I need to index around 10GB of data. Each of my "documents" is pretty small, think basic info about a product, about 20 fields of data, most only a few words. Only 1 column is indexed, the rest are stored. I'm grabbing the data from text files, so that part is pretty fast.
Current indexing speed is only about 40mb per hour. I've heard other people say they have achieved 100x faster than this. For smaller files (around 20mb) the indexing goes quite fast (5 minutes). However, when I have it loop through all of my data files (about 50 files totalling 10gb), as time goes on the growth of the index seems to slow down a lot. Any ideas on how I can speed up the indexing, or what the optimal indexing speed is?
On a side note, I've noticed the API in the .Net port does not seem to contain all of the same methods as the original in Java...

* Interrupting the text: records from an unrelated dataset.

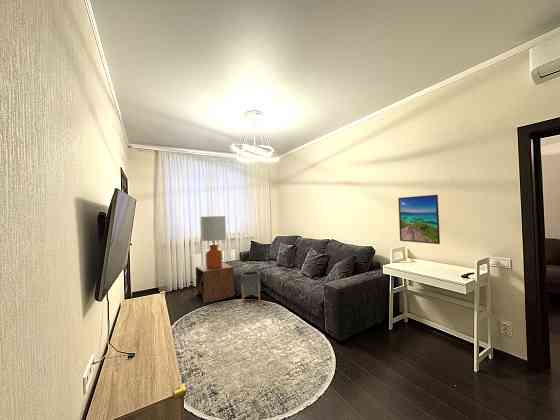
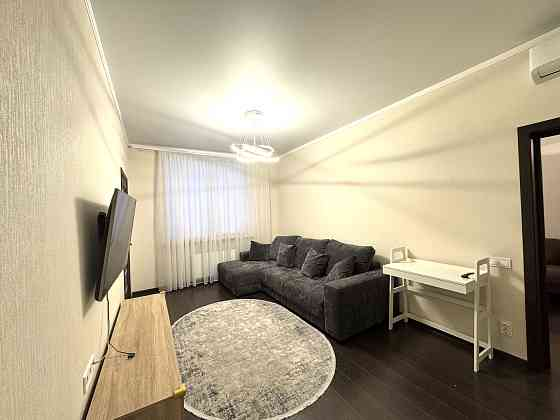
- planter [240,270,261,304]
- lamp [199,215,227,269]
- side table [195,262,235,304]
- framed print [397,194,441,245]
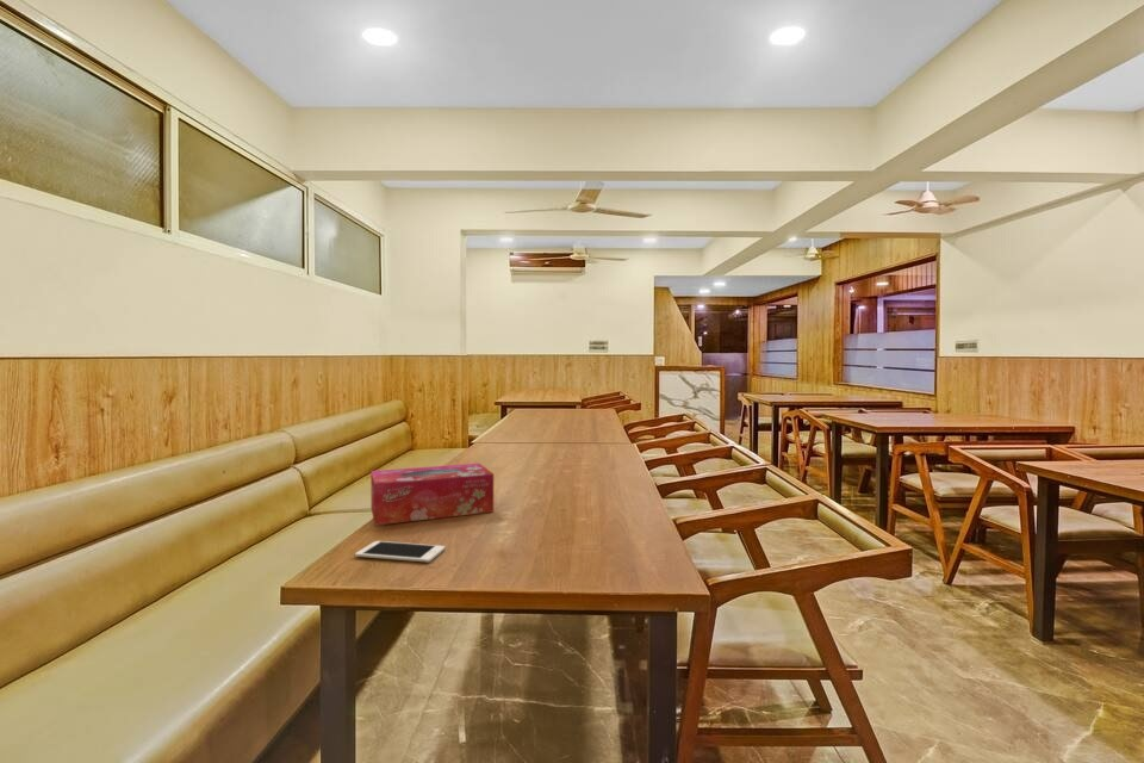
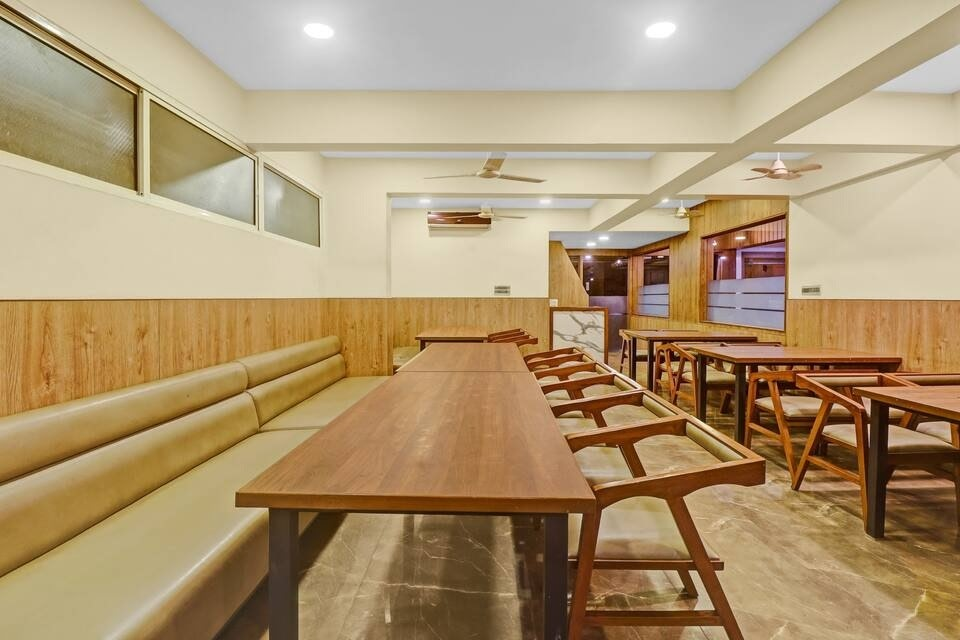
- cell phone [354,540,446,564]
- tissue box [369,463,495,526]
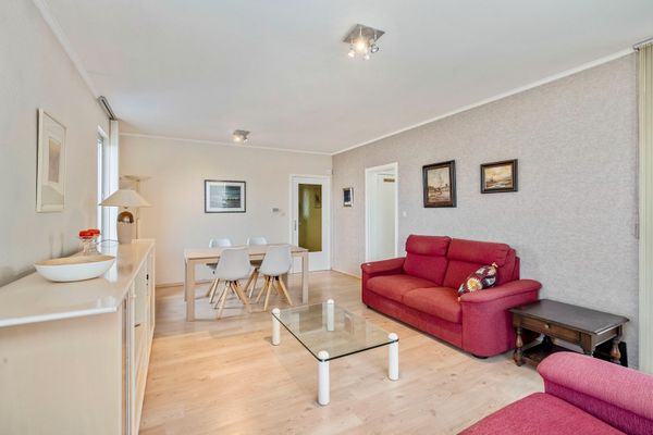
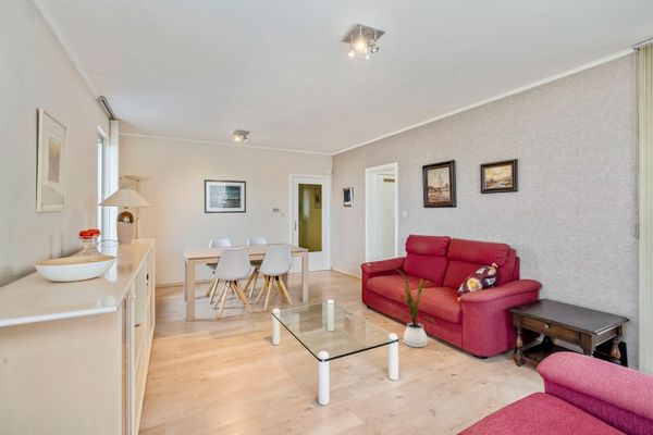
+ house plant [396,269,436,348]
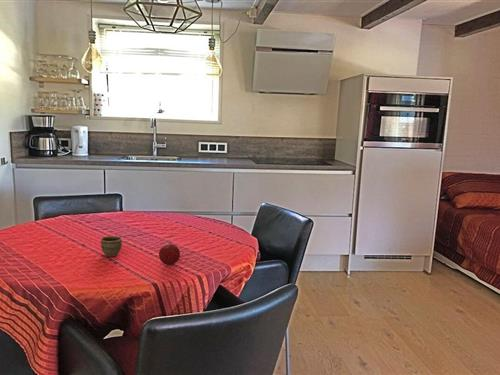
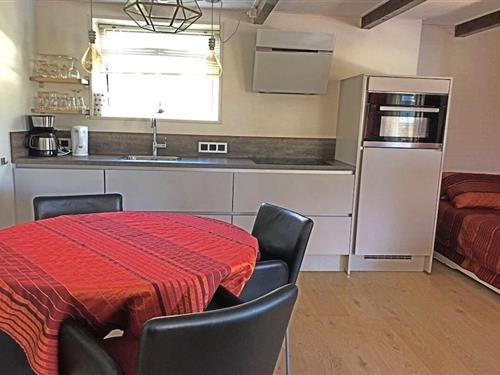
- fruit [158,232,181,266]
- cup [100,235,123,258]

Update--here are snippets of the indexing C# code: First I set thing up:
directory = FSDirectory.GetDirectory(@txtIndexFolder.Text, true);
iwriter = new IndexWriter(directory, analyzer, true);
iwriter.SetMaxFieldLength(25000);
iwriter.SetMergeFactor(1000);
iwriter.SetMaxBufferedDocs(Convert.ToInt16(txtBuffer.Text));
Then read from a tab-delim data file:
using (System.IO.TextReader tr = System.IO.File.OpenText(File))
{
string line;
while ((line = tr.ReadLine()) != null)
{
string[] items = line.Split('\t');
Then create the fields and add the document to the index:
fldName = new Field("Name", items[4], Field.Store.YES, Field.Index.NO);
doc.Add(fldName);
fldUPC = new Field("UPC", items[10], Field.Store.YES, Field.Index.NO);
doc.Add(fldUPC);
string Contents = items[4] + " " + items[5] + " " + items[9] + " " + items[10] + " " + items[11] + " " + items[23] + " " + items[24];
fldContents = new Field("Contents", Contents, Field.Store.NO, Field.Index.TOKENIZED);
doc.Add(fldContents);
...
iwriter.AddDocument(doc);
Once its completely done indexing:
iwriter.Optimize();
iwriter.Close();